Palau March

Commissioned by Mallorcan financier Joan March Ordinas, the March Palace, located in the old town — specifically, where Conquistador Street meets the steps of the Cathedral, and with its main entrance on Palau Reial Street –, was built between 1939 and 1945.

The palace occupies the 1,500 metres squared of the former Santo Dominto Convent.

Today, the building is the headquarters of the renowned March Foundation, which comprises a museum, an auditorium, a library (which has been semi-open to the public since 1970) and a café.

The museum houses permanent collection of contemporary sculpture, including works by Henry Moore, Chillida, Berrocal and Alfaro, among others, which Bartolomé March Servera, the founder’s youngest son, moved from the Cega Tower at Cala Rajada.

Among the pieces exhibited is the famous 18th century Neapolitan Nativity Scene, an awe-inspiring work of great beauty which shows not only the birth of Jesus, but also contemporary daily life through the many human and animal figures and rich compositional details.

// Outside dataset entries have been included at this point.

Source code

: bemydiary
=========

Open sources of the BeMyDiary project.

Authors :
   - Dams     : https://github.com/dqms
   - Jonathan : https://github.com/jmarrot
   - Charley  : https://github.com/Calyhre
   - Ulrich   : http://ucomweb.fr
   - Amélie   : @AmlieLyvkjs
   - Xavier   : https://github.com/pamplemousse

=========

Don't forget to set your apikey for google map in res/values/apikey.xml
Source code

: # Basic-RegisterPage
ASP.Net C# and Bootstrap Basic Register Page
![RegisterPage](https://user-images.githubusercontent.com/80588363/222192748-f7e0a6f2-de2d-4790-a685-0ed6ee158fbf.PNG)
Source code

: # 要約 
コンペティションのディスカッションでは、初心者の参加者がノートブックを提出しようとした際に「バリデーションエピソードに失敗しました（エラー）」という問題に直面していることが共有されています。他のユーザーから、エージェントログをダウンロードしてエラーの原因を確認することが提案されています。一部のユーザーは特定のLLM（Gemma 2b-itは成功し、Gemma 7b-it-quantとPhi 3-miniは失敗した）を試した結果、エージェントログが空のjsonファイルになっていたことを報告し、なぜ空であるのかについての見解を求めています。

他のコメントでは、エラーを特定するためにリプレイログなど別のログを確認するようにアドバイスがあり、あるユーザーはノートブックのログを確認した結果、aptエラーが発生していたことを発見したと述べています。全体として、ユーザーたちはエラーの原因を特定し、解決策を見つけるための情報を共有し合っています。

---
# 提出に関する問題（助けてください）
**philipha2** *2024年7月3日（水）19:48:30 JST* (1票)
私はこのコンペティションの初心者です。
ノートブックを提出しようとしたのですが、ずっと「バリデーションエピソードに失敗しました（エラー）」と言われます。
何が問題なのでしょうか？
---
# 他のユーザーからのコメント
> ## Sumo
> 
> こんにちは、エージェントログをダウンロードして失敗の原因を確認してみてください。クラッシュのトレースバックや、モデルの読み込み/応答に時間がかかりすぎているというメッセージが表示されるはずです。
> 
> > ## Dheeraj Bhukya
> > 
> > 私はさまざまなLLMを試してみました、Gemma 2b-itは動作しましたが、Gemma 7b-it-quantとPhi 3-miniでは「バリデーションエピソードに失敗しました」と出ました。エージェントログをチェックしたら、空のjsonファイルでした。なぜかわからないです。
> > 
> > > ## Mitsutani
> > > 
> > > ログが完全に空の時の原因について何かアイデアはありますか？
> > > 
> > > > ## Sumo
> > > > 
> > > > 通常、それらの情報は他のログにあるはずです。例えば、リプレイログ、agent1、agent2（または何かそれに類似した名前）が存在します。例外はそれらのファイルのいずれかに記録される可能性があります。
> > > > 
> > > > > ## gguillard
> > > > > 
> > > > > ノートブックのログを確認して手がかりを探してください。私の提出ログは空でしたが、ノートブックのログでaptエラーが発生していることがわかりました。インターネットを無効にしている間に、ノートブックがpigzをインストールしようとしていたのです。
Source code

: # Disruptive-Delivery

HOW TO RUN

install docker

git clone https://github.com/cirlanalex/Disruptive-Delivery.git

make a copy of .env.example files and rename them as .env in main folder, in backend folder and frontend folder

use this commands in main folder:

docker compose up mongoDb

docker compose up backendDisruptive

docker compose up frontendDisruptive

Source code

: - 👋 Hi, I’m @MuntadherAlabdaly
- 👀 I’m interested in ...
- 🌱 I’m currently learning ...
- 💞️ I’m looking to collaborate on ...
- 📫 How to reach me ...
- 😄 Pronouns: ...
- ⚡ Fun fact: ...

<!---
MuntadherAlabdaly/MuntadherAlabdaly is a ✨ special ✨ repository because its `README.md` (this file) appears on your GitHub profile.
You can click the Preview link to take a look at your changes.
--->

The Foundation’s library, specialised in Balearic studies, has bibliographic and documentary resources that date back to the 16th century.

It houses more than 2,000 manuscripts (codices and a series of autographical documents) and 60,000 volumes of text, periodical publications, articles and other printed material.

The Auditorium organises a concert orchestra programme and contemporary music cycles dedicated to different composers.

Admission to the concerts is free, prior reservation by phone.